Abstract
Desmogleins are transmembrane cadherin proteins and obligate members of the desmosome, a cell-cell adhesion complex which connects adjacent cells and provides structural integrity to tissues. While Desmogleins are well-known for their importance in maintenance of cell-cell junctions, several studies have also highlighted their role in signaling crosstalk with cell-matrix adhesions and the extracellular matrix (ECM). We have recently shown that Desmoglein-2 (Dsg2) controls cell spreading on ECM substrates (fibronectin and collagen) and phosphorylation of focal adhesion proteins via Rap1 GTPase signaling.

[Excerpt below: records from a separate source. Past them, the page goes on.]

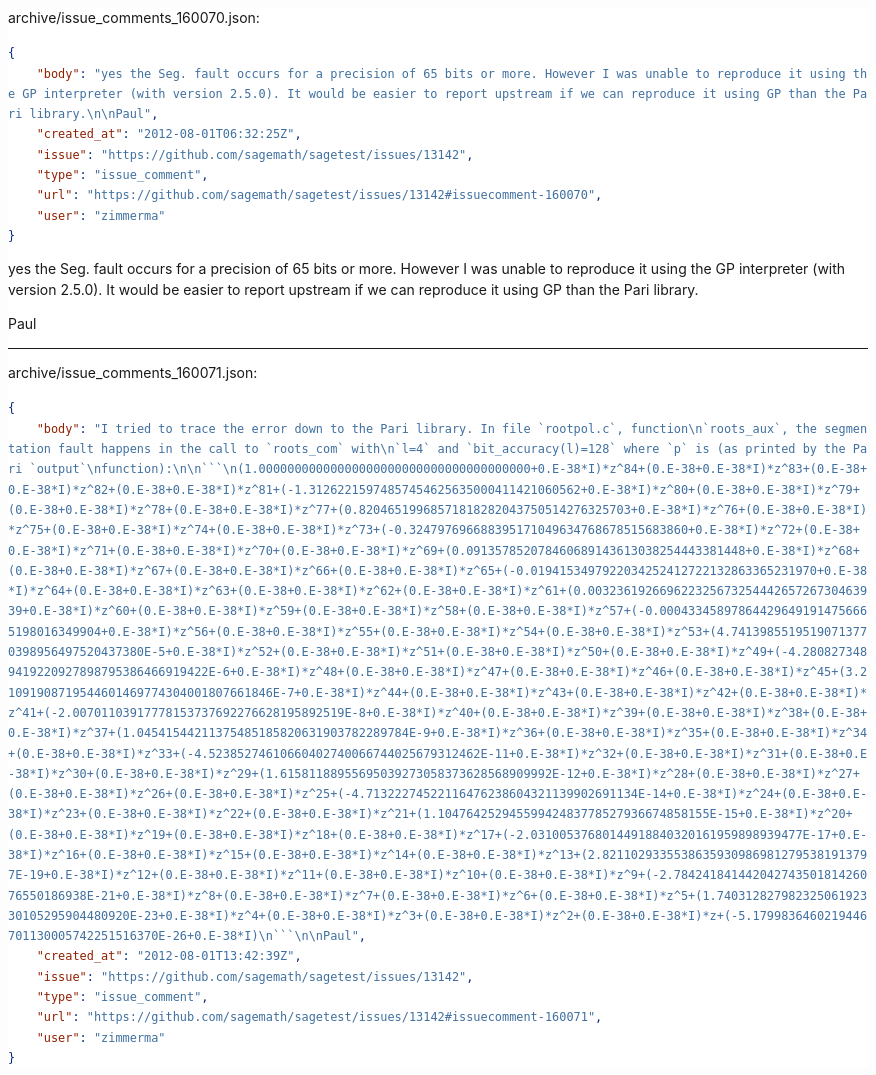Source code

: archive/issue_comments_160070.json:
```json
{
    "body": "yes the Seg. fault occurs for a precision of 65 bits or more. However I was unable to reproduce it using the GP interpreter (with version 2.5.0). It would be easier to report upstream if we can reproduce it using GP than the Pari library.\n\nPaul",
    "created_at": "2012-08-01T06:32:25Z",
    "issue": "https://github.com/sagemath/sagetest/issues/13142",
    "type": "issue_comment",
    "url": "https://github.com/sagemath/sagetest/issues/13142#issuecomment-160070",
    "user": "zimmerma"
}
```

yes the Seg. fault occurs for a precision of 65 bits or more. However I was unable to reproduce it using the GP interpreter (with version 2.5.0). It would be easier to report upstream if we can reproduce it using GP than the Pari library.

Paul



---

archive/issue_comments_160071.json:
```json
{
    "body": "I tried to trace the error down to the Pari library. In file `rootpol.c`, function\n`roots_aux`, the segmentation fault happens in the call to `roots_com` with\n`l=4` and `bit_accuracy(l)=128` where `p` is (as printed by the Pari `output`\nfunction):\n\n```\n(1.00000000000000000000000000000000000000+0.E-38*I)*z^84+(0.E-38+0.E-38*I)*z^83+(0.E-38+0.E-38*I)*z^82+(0.E-38+0.E-38*I)*z^81+(-1.31262215974857454625635000411421060562+0.E-38*I)*z^80+(0.E-38+0.E-38*I)*z^79+(0.E-38+0.E-38*I)*z^78+(0.E-38+0.E-38*I)*z^77+(0.82046519968571818282043750514276325703+0.E-38*I)*z^76+(0.E-38+0.E-38*I)*z^75+(0.E-38+0.E-38*I)*z^74+(0.E-38+0.E-38*I)*z^73+(-0.324797696688395171049634768678515683860+0.E-38*I)*z^72+(0.E-38+0.E-38*I)*z^71+(0.E-38+0.E-38*I)*z^70+(0.E-38+0.E-38*I)*z^69+(0.091357852078460689143613038254443381448+0.E-38*I)*z^68+(0.E-38+0.E-38*I)*z^67+(0.E-38+0.E-38*I)*z^66+(0.E-38+0.E-38*I)*z^65+(-0.0194153497922034252412722132863365231970+0.E-38*I)*z^64+(0.E-38+0.E-38*I)*z^63+(0.E-38+0.E-38*I)*z^62+(0.E-38+0.E-38*I)*z^61+(0.00323619266962232567325444265726730463939+0.E-38*I)*z^60+(0.E-38+0.E-38*I)*z^59+(0.E-38+0.E-38*I)*z^58+(0.E-38+0.E-38*I)*z^57+(-0.000433458978644296491914756665198016349904+0.E-38*I)*z^56+(0.E-38+0.E-38*I)*z^55+(0.E-38+0.E-38*I)*z^54+(0.E-38+0.E-38*I)*z^53+(4.74139855195190713770398956497520437380E-5+0.E-38*I)*z^52+(0.E-38+0.E-38*I)*z^51+(0.E-38+0.E-38*I)*z^50+(0.E-38+0.E-38*I)*z^49+(-4.2808273489419220927898795386466919422E-6+0.E-38*I)*z^48+(0.E-38+0.E-38*I)*z^47+(0.E-38+0.E-38*I)*z^46+(0.E-38+0.E-38*I)*z^45+(3.21091908719544601469774304001807661846E-7+0.E-38*I)*z^44+(0.E-38+0.E-38*I)*z^43+(0.E-38+0.E-38*I)*z^42+(0.E-38+0.E-38*I)*z^41+(-2.00701103917778153737692276628195892519E-8+0.E-38*I)*z^40+(0.E-38+0.E-38*I)*z^39+(0.E-38+0.E-38*I)*z^38+(0.E-38+0.E-38*I)*z^37+(1.04541544211375485185820631903782289784E-9+0.E-38*I)*z^36+(0.E-38+0.E-38*I)*z^35+(0.E-38+0.E-38*I)*z^34+(0.E-38+0.E-38*I)*z^33+(-4.52385274610660402740066744025679312462E-11+0.E-38*I)*z^32+(0.E-38+0.E-38*I)*z^31+(0.E-38+0.E-38*I)*z^30+(0.E-38+0.E-38*I)*z^29+(1.61581188955695039273058373628568909992E-12+0.E-38*I)*z^28+(0.E-38+0.E-38*I)*z^27+(0.E-38+0.E-38*I)*z^26+(0.E-38+0.E-38*I)*z^25+(-4.71322274522116476238604321139902691134E-14+0.E-38*I)*z^24+(0.E-38+0.E-38*I)*z^23+(0.E-38+0.E-38*I)*z^22+(0.E-38+0.E-38*I)*z^21+(1.10476425294559942483778527936674858155E-15+0.E-38*I)*z^20+(0.E-38+0.E-38*I)*z^19+(0.E-38+0.E-38*I)*z^18+(0.E-38+0.E-38*I)*z^17+(-2.03100537680144918840320161959898939477E-17+0.E-38*I)*z^16+(0.E-38+0.E-38*I)*z^15+(0.E-38+0.E-38*I)*z^14+(0.E-38+0.E-38*I)*z^13+(2.82110293355386359309869812795381913797E-19+0.E-38*I)*z^12+(0.E-38+0.E-38*I)*z^11+(0.E-38+0.E-38*I)*z^10+(0.E-38+0.E-38*I)*z^9+(-2.78424184144204274350181426076550186938E-21+0.E-38*I)*z^8+(0.E-38+0.E-38*I)*z^7+(0.E-38+0.E-38*I)*z^6+(0.E-38+0.E-38*I)*z^5+(1.74031282798232506192330105295904480920E-23+0.E-38*I)*z^4+(0.E-38+0.E-38*I)*z^3+(0.E-38+0.E-38*I)*z^2+(0.E-38+0.E-38*I)*z+(-5.1799836460219446701130005742251516370E-26+0.E-38*I)\n```\n\nPaul",
    "created_at": "2012-08-01T13:42:39Z",
    "issue": "https://github.com/sagemath/sagetest/issues/13142",
    "type": "issue_comment",
    "url": "https://github.com/sagemath/sagetest/issues/13142#issuecomment-160071",
    "user": "zimmerma"
}
```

In our current study, we show that loss of Dsg2 in keratinocytes enhances the expression of ECM proteins and matrix metalloproteinases (MMPs), an effect that was not recapitulated upon loss of Desmocollin-2 (Dsc2) or loss of Dsg2 in other epithelial cell types. Signaling pathways well-known to control ECM function (TGF-β and Rho) were not involved in Dsg2-mediated changes in ECM gene expression, but an analysis of global transcriptome changes by RNA sequencing identified major changes in Nuclear Factor-kappa B (NF-κB)-mediated signaling in Dsg2-deficient cells. Interestingly, NF-κB (RelA) activation is elevated in Dsg2-deficient cells, and knockdown of RelA rescued both the enhanced expression of ECM/MMP genes and the enhanced migratory ability of Dsg2-deficient cells. Taken together, this study has identified an important link between Dsg2 and NF-κB signaling involved in controlling matrix production and remodeling, which has relevance for multiple processes in the epidermis such as wound healing and psoriasis.
Keywords:
NF-KappaB; cadherin; cell migration; desmoglein 2; desmosome; extracellular matrix (ECM); keratinocyte; wound healing.